9.
Terminal Cretaceous climate change and biotic response in Antarctica
Personnel
Principal Investigator:
Co-Investigators:
Postdoctoral Research Associate:
PhD Student:
Professor Jane Francis,
University of Leeds
Dr Duncan Pirrie, University of Exeter
Dr Jim Riding, British Geological Survey
Prof Rob Raiswell, University of Leeds
Dr Alan Haywood, British Antarctic Survey
This project will investigate the nature of latest Cretaceous-early
Tertiary climates in Antarctica. Geological evidence suggests
that after the peak mid Cretaceous greenhouse warmth climates
cooled considerably during the Maastrichtian (~71-65Ma). Some
scientists now argue that cooling was at times so severe that
polar regions suffered short term glaciation, causing sea
level changes world-wide. This challenges the current view
that the Cretaceous greenhouse world was ice-free, implying
instead that short term glacial climates punctuated supposedly
stable warm climates.
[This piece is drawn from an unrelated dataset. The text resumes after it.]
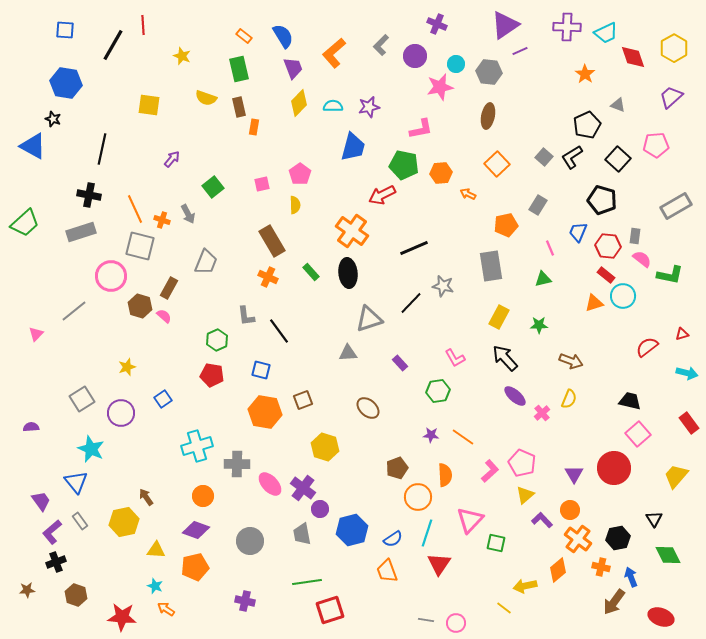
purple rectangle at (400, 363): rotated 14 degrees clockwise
Such dramatic environmental change would
have stressed terrestrial and marine biotas and made them
particularly susceptible to the global environmental catastrophe
at the end of the Cretaceous.
Recent
dating using strontium isotope stratigraphy has revealed that
the Late Cretaceous sequence in the James Ross Basin, Antarctica
is now the best sequence in the world in which to investigate
Maastrichtian environments and climate change that led up
to the Cretaceous/Tertiary (K/T) catastrophe. This Maastrichtian
sequence a) is over 1150km thick, allowing very high resolution
analysis, (b) contains a well-exposed section in which the
K/T boundary occurs, c) provides a linked record of both terrestrial
(palaeobotanical) and marine (stable isotope) climate change
from the same section, d) is very well exposed and extremely
fossiliferous with a wide range of microfossil and invertebrate
taxa which are exceptionally well preserved, and e) now has
a litho-, bio- and chronostratigraphic framework needed for
global correlation.
This project will exploit this exceptional sequence to obtain
high resolution records of palaeontological, sedimentological,
and geochemical signals to investigate the nature of latest
Cretaceous-early Tertiary climate change at high latitudes,
to test the hypothesis that ice was present at times, to determine
the biological response to this environmental change in both
terrestrial and marine high latitude ecosystems, and to understand
the environmental context in which the K/T extinctions occurred.